Repeat verbatim, and only, the lines of the data below, beginning at the line that contains "M125 925 159" and stopping after the line that contains "M456 1232 496".

Data extracted from a collection:
[Start of section]

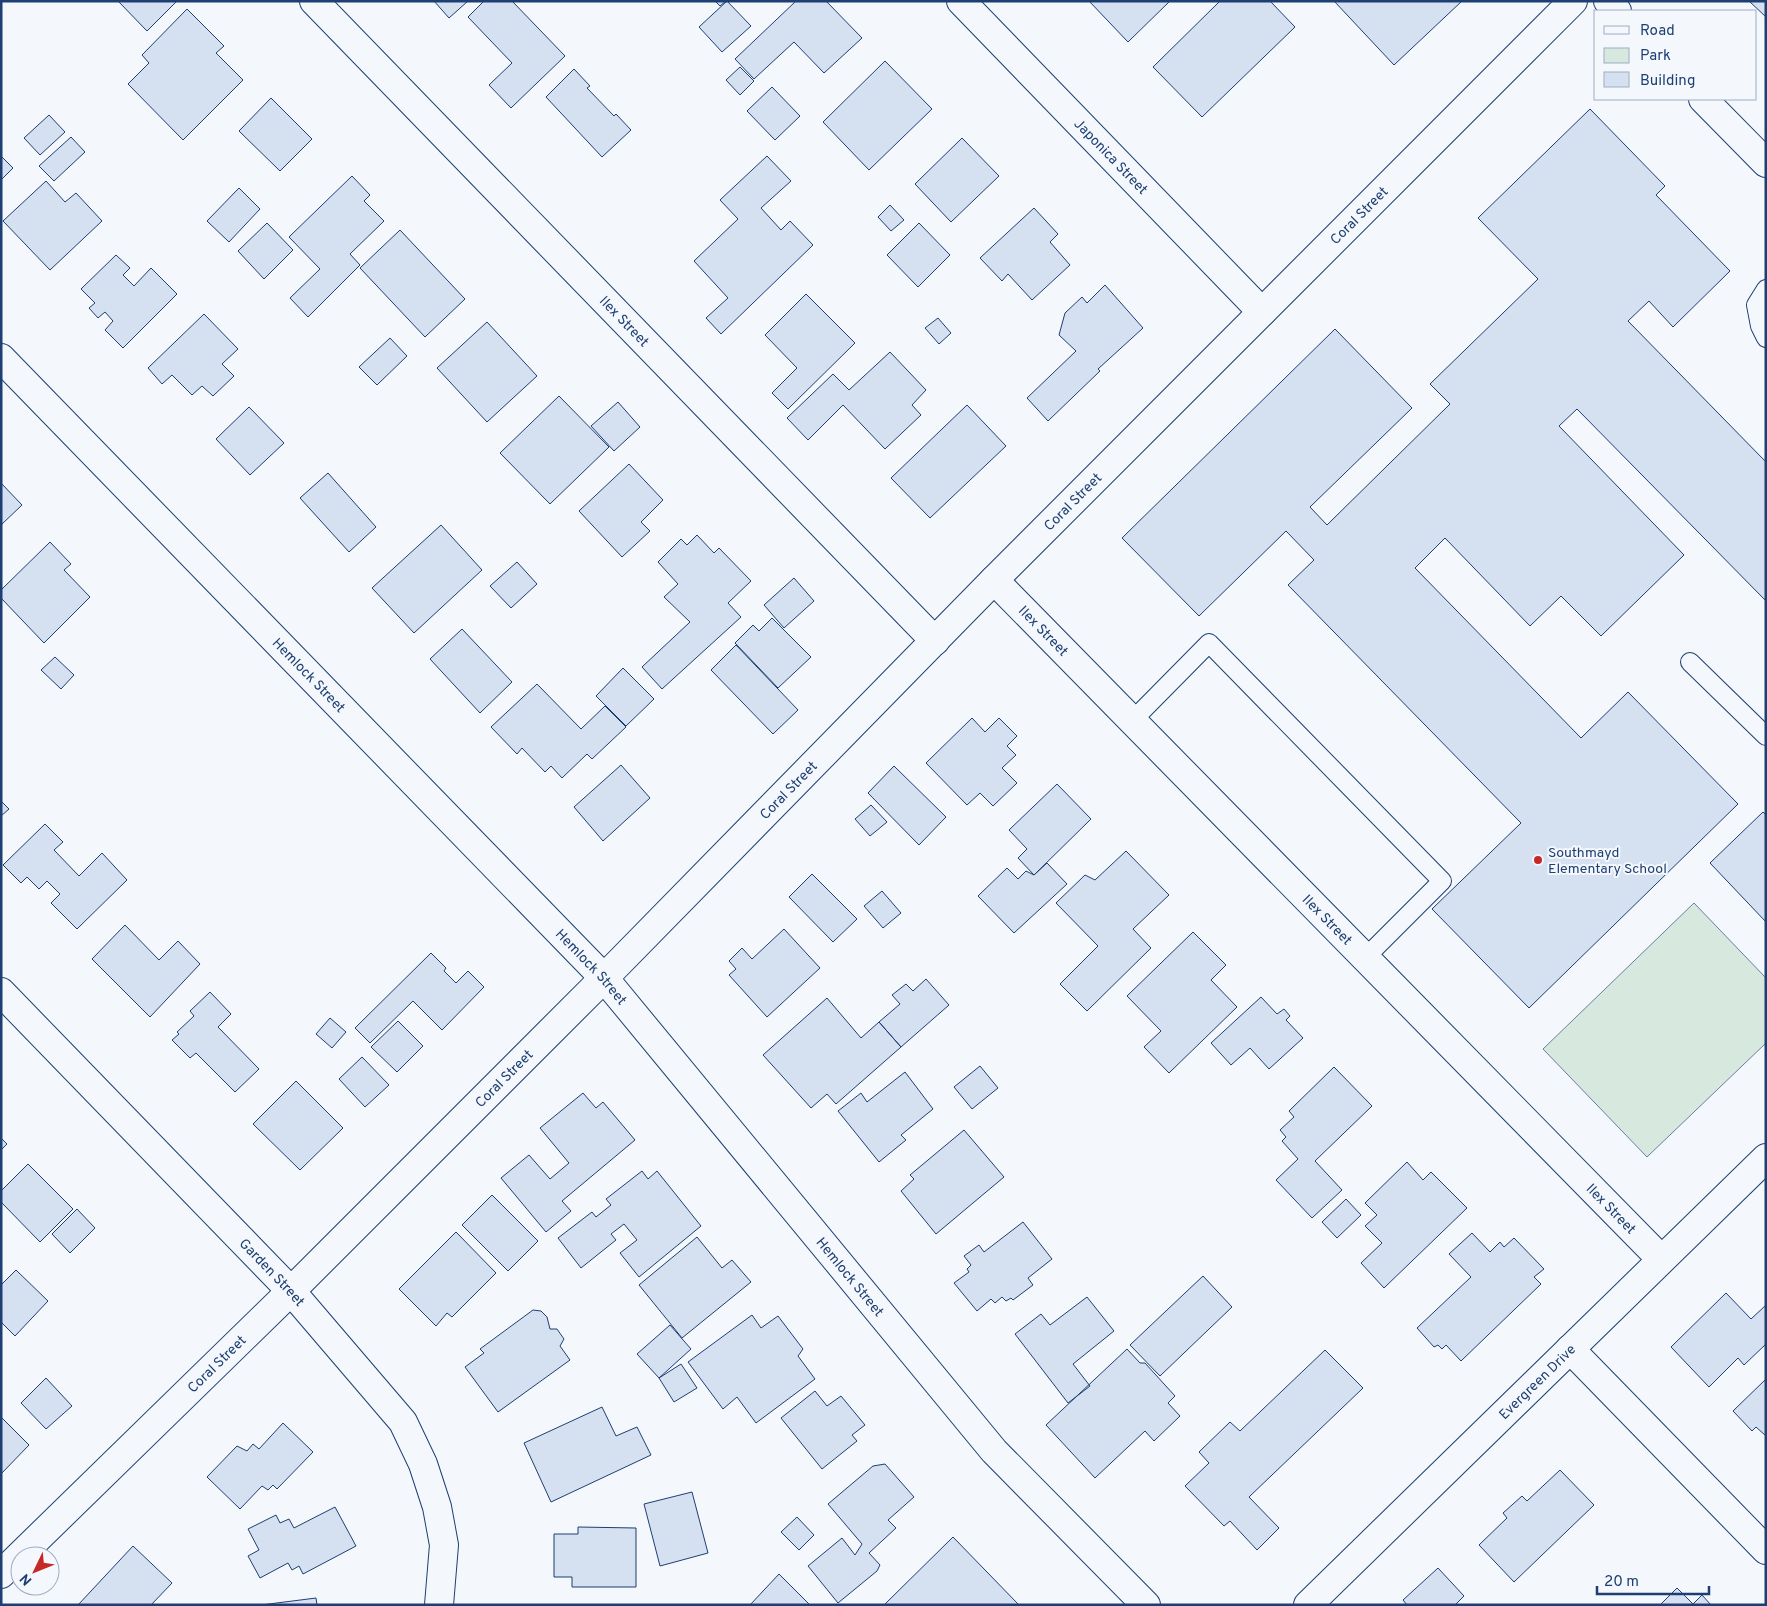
<svg xmlns="http://www.w3.org/2000/svg" width="1767" height="1606" font-family="Overpass,sans-serif">
<style>
.green{fill:#d7e8df;stroke:#687fa3}
.building{fill:#d5e0f0;stroke:#1d3f73}
.lines{fill:none;stroke-linecap:round;stroke-linejoin:round}
.service-casing{stroke:#1d3f73;stroke-width:20}
.minor-casing{stroke:#1d3f73;stroke-width:30}
.tertiary-casing{stroke:#1d3f73;stroke-width:30}
.service{stroke:#f4f7fb;stroke-width:18}
.minor{stroke:#f4f7fb;stroke-width:28}
.tertiary{stroke:#f4f7fb;stroke-width:28}
.poi-dot{fill:#c62828;stroke:#f4f7fb;stroke-width:2}
.labels{text-anchor:middle;stroke-width:4;stroke-linejoin:round;paint-order:stroke}
.street-label{font-size:14px;fill:#1d3f73;stroke:#f4f7fb}
.poi-label{font-size:14px;fill:#1d3f73;stroke:#f4f7fb;text-anchor:start}
</style>
<rect width="100%" height="100%" fill="#f4f7fb"/>
<path class="green" d="M1694 903 1766 978V1043L1647 1157 1543 1049Z"/>
<path class="building" d="M118 1H175L176 2 147 31Z
M434 1H468L449 18Z
M484 1H512L565 56 511 108 489 85 512 63 468 17Z
M715 1H726L720 6Z
M727 1 751 26 722 52 699 27Z
M796 1H826L862 38 824 73 794 42 754 79 735 59Z
M1089 1H1170L1128 42Z
M1220 1H1270L1295 27 1202 117 1153 67Z
M1334 1H1462L1394 65Z
M1749 1H1766V17Z
M187 9 224 46 216 53 243 80 183 140 128 84 149 63 142 55Z
M885 61 932 109 869 170 823 122Z
M740 67 754 81 740 95 726 80Z
M574 69 590 86 587 88 614 116 616 114 631 130 602 157 546 97Z
M772 87 800 116 775 140 747 111Z
M271 98 312 139 280 171 239 131Z
M1590 109 1665 186 1656 195 1730 271 1673 327 1649 301 1628 321 1766 462V601L1577 409 1559 426 1684 555 1601 636 1561 596 1530 626 1445 538 1415 568 1581 738 1628 692 1738 804 1529 1008 1432 909 1521 823 1288 585 1314 560 1286 531 1199 616 1122 538 1335 329 1412 408 1310 507 1327 525 1450 404 1430 384 1538 279 1478 218Z
M49 115 65 132 40 155 24 138Z
M71 137 85 152 54 181 39 166Z
M962 138 999 176 951 222 915 184Z
M1 156 13 168 1 180Z
M767 156 791 181 761 208 781 230 790 221 813 245 721 334 706 318 728 298 694 261 738 219 720 200Z
M352 176 370 195 364 201 384 221 350 254 360 265 308 317 290 298 320 269 289 237Z
M46 181 65 202 76 193 102 221 50 270 3 221Z
M239 188 260 209 229 242 207 221Z
M890 205 904 220 891 231 878 217Z
M1034 208 1058 234 1050 242 1070 265 1032 300 1008 274 1002 281 980 258Z
M267 223 293 250 264 279 238 251Z
M919 223 950 255 918 287 887 255Z
M400 230 465 299 425 337 360 268Z
M116 255 130 268 123 275 134 286 151 268 177 294 123 348 105 330 113 321 105 312 98 318 89 308 95 303 81 289Z
M1105 285 1143 328 1098 369 1100 371 1048 421 1027 398 1076 351 1059 335 1065 313 1082 297 1087 303Z
M806 294 855 343 788 409 772 393 797 368 765 335Z
M204 314 238 349 222 364 234 376 213 396 202 386 192 395 172 375 162 384 148 368Z
M938 318 951 333 939 344 925 328Z
M487 322 537 376 487 422 437 368Z
M390 338 407 356 377 385 359 367Z
M890 352 926 390 912 405 921 415 885 449 843 405 808 440 787 418 833 374 849 390Z
M559 396 609 447 550 504 500 453Z
M618 402 640 427 614 451 591 426Z
M967 405 1006 446 930 518 891 478Z
M249 407 284 443 250 475 216 439Z
M629 464 663 500 641 522 650 531 622 557 579 511Z
M328 473 376 527 349 552 300 498Z
M1 483 22 505 1 525Z
M441 525 482 570 414 633 372 588Z
M697 535 714 553 719 548 751 581 728 603 741 617 662 689 642 667 690 622 664 597 678 584 658 562 681 539 687 545Z
M50 542 71 564 64 570 90 597 44 643 1 598V590Z
M517 562 537 584 511 608 490 586Z
M794 578 814 601 784 628 764 605Z
M772 618 811 657 778 688 735 643 753 625 759 631Z
M462 629 512 682 480 713 430 659Z
M736 645 798 710 773 734 711 670Z
M55 657 74 675 61 689 41 670Z
M623 668 654 699 626 726 596 696Z
M537 684 581 729 605 706 626 727 592 759 587 754 562 778 551 766 545 772 522 748 517 754 491 727Z
M972 718 985 732 999 718 1017 736 1007 746 1016 755 1002 768 1017 783 993 806 980 793 967 805 926 763Z
M621 765 650 798 603 841 574 807Z
M894 766 946 817 919 845 868 793Z
M1057 784 1091 819 1034 875 1018 858 1027 849 1009 830Z
M1 801 9 809 1 816Z
M871 805 887 822 870 836 855 819Z
M1763 812 1766 815V922L1710 863Z
M45 824 63 842 54 850 79 876 102 853 127 880 77 929 51 903 60 894 47 881 39 889 27 877 21 883 3 865Z
M1126 851 1169 895 1133 929 1151 948 1087 1011 1060 984 1098 946 1056 903 1085 875 1095 880Z
M1047 863 1067 884 1014 933 978 896 1007 868 1018 879 1026 871 1034 875Z
M812 874 857 919 833 942 789 897Z
M882 891 901 913 883 928 864 906Z
M125 925 159 960 178 941 200 964 150 1017 92 959Z
M784 929 820 968 767 1017 729 975 736 969 729 961 742 948 752 959Z
M1193 932 1226 965 1211 980 1237 1007 1169 1073 1144 1047 1161 1031 1127 996Z
M431 953 446 968 444 971 456 983 468 971 484 987 442 1030 413 1001 370 1043 355 1028Z
M926 979 949 1005 901 1047 879 1022 900 1004 892 995 906 984 913 991Z
M210 992 231 1014 218 1027 259 1069 235 1092 196 1053 190 1058 172 1040 179 1034 177 1032 194 1016 190 1011Z
M1261 997 1277 1014 1284 1009 1290 1016 1286 1020 1303 1038 1269 1069 1250 1048 1231 1065 1211 1043Z
M827 998 861 1038 879 1022 901 1047 836 1104 827 1094 811 1108 763 1055Z
M330 1018 346 1032 332 1048 316 1034Z
M398 1021 423 1046 397 1072 371 1047Z
M362 1057 389 1085 365 1107 339 1079Z
M980 1066 998 1088 972 1109 954 1087Z
M1334 1067 1372 1106 1315 1161 1342 1190 1312 1218 1276 1180 1298 1159 1282 1141 1286 1137 1280 1130 1294 1117 1289 1111Z
M905 1072 933 1109 901 1135 906 1140 879 1162 838 1111 861 1093 867 1102Z
M296 1081 343 1128 300 1170 253 1124Z
M583 1093 596 1108 603 1102 635 1140 562 1201 571 1211 546 1232 501 1178 529 1155 550 1179 569 1163 540 1128Z
M964 1130 1004 1177 936 1234 901 1191 914 1179 910 1175Z
M1 1138 7 1144 1 1150Z
M1407 1162 1423 1180 1431 1172 1467 1208 1384 1288 1361 1263 1382 1243 1365 1226 1377 1215 1365 1203Z
M28 1164 73 1209 40 1242 1 1202V1191Z
M642 1171 648 1179 657 1171 701 1226 639 1277 620 1253 637 1240 624 1224 611 1234 616 1240 581 1268 558 1238 592 1212 596 1217 611 1205 606 1199Z
M492 1195 538 1241 508 1271 462 1225Z
M1346 1199 1361 1215 1337 1238 1322 1222Z
M77 1209 95 1228 70 1253 52 1234Z
M1023 1222 1052 1259 1028 1278 1033 1285 1013 1300 1011 1298 1006 1301 1002 1297 995 1303 991 1299 977 1311 954 1283 969 1272 967 1269 971 1265 964 1256 979 1245 984 1252Z
M456 1232 496 1273 452 1317 447 1313 436 1326 399 1289Z
M1472 1233 1490 1252 1500 1242 1504 1247 1514 1238 1544 1269 1534 1277 1541 1284 1461 1361 1446 1345 1442 1349 1438 1345 1434 1347 1417 1328 1471 1277 1449 1254Z
M697 1237 722 1268 732 1260 751 1282 682 1338 639 1285Z
M16 1270 48 1301 15 1336 1 1322V1285Z
M1203 1276 1232 1307 1160 1376 1130 1345Z
M1726 1293 1751 1319 1766 1305V1344L1744 1365 1738 1358 1709 1387 1671 1347Z
M1087 1297 1114 1331 1073 1364 1090 1386 1068 1403 1015 1334 1041 1314 1050 1325Z
M533 1310 541 1311 547 1317 550 1329H557L564 1339 560 1346 570 1360 498 1412 465 1367 484 1353 480 1349Z
M752 1315 761 1328 778 1316 803 1349 798 1356 815 1379 756 1423 737 1397 723 1409 688 1362Z
M670 1325 691 1349 659 1378 637 1354Z
M1127 1349 1140 1363H1145L1175 1396 1168 1403 1180 1416 1154 1441 1145 1431 1095 1478 1046 1425Z
M1325 1350 1363 1388 1249 1497 1279 1528 1257 1550 1230 1521 1224 1526 1185 1486 1209 1463 1199 1452 1230 1422 1240 1431Z
M681 1364 697 1388 674 1402 659 1378Z
M46 1378 72 1406 46 1429 21 1403Z
M1766 1379V1436L1756 1427 1752 1431 1733 1411Z
M815 1391 827 1406 841 1396 865 1425 852 1435 857 1441 822 1469 781 1418Z
M602 1407 616 1436 637 1427 651 1455 551 1502 524 1443Z
M1 1417 29 1445 1 1474Z
M283 1423 313 1452 277 1489 273 1485 268 1490 262 1486 240 1509 207 1477 237 1446 247 1451 253 1444 259 1449Z
M885 1464 914 1497 888 1520 896 1528 869 1553 880 1565 877 1571 838 1603 808 1566 842 1538 855 1555 862 1544 828 1504 873 1466Z
M1560 1470 1594 1505 1514 1582 1479 1545 1507 1518 1503 1513 1522 1496 1527 1501Z
M692 1492 708 1553 660 1566 644 1504Z
M335 1507 356 1546 303 1574 299 1566 292 1570 288 1563 260 1578 248 1556 259 1550 248 1529 276 1515 280 1523 289 1519 294 1528Z
M797 1517 814 1535 799 1550 781 1532Z
M578 1527 636 1528V1587H572V1577H554V1534H578Z
M953 1537 1019 1605H884Z
M133 1546 172 1583 151 1605H78Z
M1438 1568 1464 1596 1455 1605H1407L1403 1600Z
M779 1574 810 1605H750Z
M1677 1588 1693 1604 1702 1595 1711 1605H1660Z
M316 1598 317 1605H261Z"/>
<g class="lines">
<defs>
<path id="service" d="M1766 289 1756 305 1760 326 1766 338
M1690 662 1766 736
M1132 721 1209 643 1442 881 1365 958"/>
<g id="minor">
<path id="s1" d="M314 1 935 641"/>
<path id="s2" d="M961 1 1262 312"/>
<path d="M1608 1 1617 11"/>
<path d="M1703 99 1766 163"/>
<path id="s3" d="M1 358 604 978 994 1451 1146 1605"/>
<path id="s4" d="M994 580 1661 1259"/>
<path id="s5" d="M1 992 291 1291 403 1422 423 1464 437 1507 444 1545 439 1605"/>
<path d="M1570 1349 1766 1550"/>
<path id="s6" d="M1 1574 291 1291 604 978 994 580 1573 1"/>
</g>
<g id="tertiary">
<path id="s7" d="M1308 1605 1766 1158"/>
</g>
</defs>
<use href="#service" class="service-casing"/>
<use href="#minor" class="minor-casing"/>
<use href="#tertiary" class="tertiary-casing"/>
<use href="#service" class="service"/>
<use href="#minor" class="minor"/>
<use href="#tertiary" class="tertiary"/>
</g>
<circle class="poi-dot" cx="1538" cy="860" r="5"/>
<g class="labels">
<g class="street-label">
<text dy="5" stroke="none"><textPath href="#s2" startOffset="216">Japonica Street</textPath></text>
<text dy="5" stroke="none"><textPath href="#s6" startOffset="1921">Coral Street</textPath></text>
<text dy="5" stroke="none"><textPath href="#s1" startOffset="446">Ilex Street</textPath></text>
<text dy="5" stroke="none"><textPath href="#s6" startOffset="1516">Coral Street</textPath></text>
<text dy="5" stroke="none"><textPath href="#s4" startOffset="71">Ilex Street</textPath></text>
<text dy="5" stroke="none"><textPath href="#s3" startOffset="442">Hemlock Street</textPath></text>
<text dy="5" stroke="none"><textPath href="#s6" startOffset="1111">Coral Street</textPath></text>
<text dy="5" stroke="none"><textPath href="#s4" startOffset="476">Ilex Street</textPath></text>
<text dy="5" stroke="none"><textPath href="#s3" startOffset="848">Hemlock Street</textPath></text>
<text dy="5" stroke="none"><textPath href="#s6" startOffset="706">Coral Street</textPath></text>
<text dy="5" stroke="none"><textPath href="#s4" startOffset="881">Ilex Street</textPath></text>
<text dy="5" stroke="none"><textPath href="#s5" startOffset="390">Garden Street</textPath></text>
<text dy="5" stroke="none"><textPath href="#s3" startOffset="1252">Hemlock Street</textPath></text>
<text dy="5" stroke="none"><textPath href="#s6" startOffset="301">Coral Street</textPath></text>
<text dy="5" stroke="none"><textPath href="#s7" startOffset="320">Evergreen Drive</textPath></text>
</g>
<g class="poi-label">
<text x="1548" y="857">Southmayd<tspan x="1548" dy="16">Elementary School</tspan></text>
</g>
</g>
<rect width="1767" height="1606" fill="none" stroke="#1d3f73" stroke-width="5"/>
<rect x="1594" y="10" width="162" height="90" fill="#f4f7fb" stroke="#9eadc5"/>
<rect x="1604" y="26" width="25" height="8" fill="#f4f7fb" stroke="#9eadc5"/>
<text x="1640" y="35" font-size="15" fill="#1d3f73">Road</text>
<rect x="1604" y="48" width="25" height="15" fill="#d7e8df" stroke="#9eadc5"/>
<text x="1640" y="60" font-size="15" fill="#1d3f73">Park</text>
<rect x="1604" y="72" width="25" height="15" fill="#d5e0f0" stroke="#9eadc5"/>
<text x="1640" y="85" font-size="15" fill="#1d3f73">Building</text>
<g transform="translate(35 1571) rotate(227)"><circle r="24" fill="#f4f7fb" stroke="#9eadc5"/>
<path d="M0-4L9 19L0 12L-9 19Z" fill="#c62828"/>
<text y="-8" font-size="14" font-weight="bold" text-anchor="middle" fill="#1d3f73">N</text>
</g>
<path d="M1597 1586v8h112v-8" fill="none" stroke="#1d3f73" stroke-width="2.5"/>
<text x="1604" y="1586" font-size="15" fill="#1d3f73" stroke="#f4f7fb" stroke-width="4" paint-order="stroke">20 m</text>
</svg>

[End of section]

**REPLY:**
M125 925 159 960 178 941 200 964 150 1017 92 959Z
M784 929 820 968 767 1017 729 975 736 969 729 961 742 948 752 959Z
M1193 932 1226 965 1211 980 1237 1007 1169 1073 1144 1047 1161 1031 1127 996Z
M431 953 446 968 444 971 456 983 468 971 484 987 442 1030 413 1001 370 1043 355 1028Z
M926 979 949 1005 901 1047 879 1022 900 1004 892 995 906 984 913 991Z
M210 992 231 1014 218 1027 259 1069 235 1092 196 1053 190 1058 172 1040 179 1034 177 1032 194 1016 190 1011Z
M1261 997 1277 1014 1284 1009 1290 1016 1286 1020 1303 1038 1269 1069 1250 1048 1231 1065 1211 1043Z
M827 998 861 1038 879 1022 901 1047 836 1104 827 1094 811 1108 763 1055Z
M330 1018 346 1032 332 1048 316 1034Z
M398 1021 423 1046 397 1072 371 1047Z
M362 1057 389 1085 365 1107 339 1079Z
M980 1066 998 1088 972 1109 954 1087Z
M1334 1067 1372 1106 1315 1161 1342 1190 1312 1218 1276 1180 1298 1159 1282 1141 1286 1137 1280 1130 1294 1117 1289 1111Z
M905 1072 933 1109 901 1135 906 1140 879 1162 838 1111 861 1093 867 1102Z
M296 1081 343 1128 300 1170 253 1124Z
M583 1093 596 1108 603 1102 635 1140 562 1201 571 1211 546 1232 501 1178 529 1155 550 1179 569 1163 540 1128Z
M964 1130 1004 1177 936 1234 901 1191 914 1179 910 1175Z
M1 1138 7 1144 1 1150Z
M1407 1162 1423 1180 1431 1172 1467 1208 1384 1288 1361 1263 1382 1243 1365 1226 1377 1215 1365 1203Z
M28 1164 73 1209 40 1242 1 1202V1191Z
M642 1171 648 1179 657 1171 701 1226 639 1277 620 1253 637 1240 624 1224 611 1234 616 1240 581 1268 558 1238 592 1212 596 1217 611 1205 606 1199Z
M492 1195 538 1241 508 1271 462 1225Z
M1346 1199 1361 1215 1337 1238 1322 1222Z
M77 1209 95 1228 70 1253 52 1234Z
M1023 1222 1052 1259 1028 1278 1033 1285 1013 1300 1011 1298 1006 1301 1002 1297 995 1303 991 1299 977 1311 954 1283 969 1272 967 1269 971 1265 964 1256 979 1245 984 1252Z
M456 1232 496 1273 452 1317 447 1313 436 1326 399 1289Z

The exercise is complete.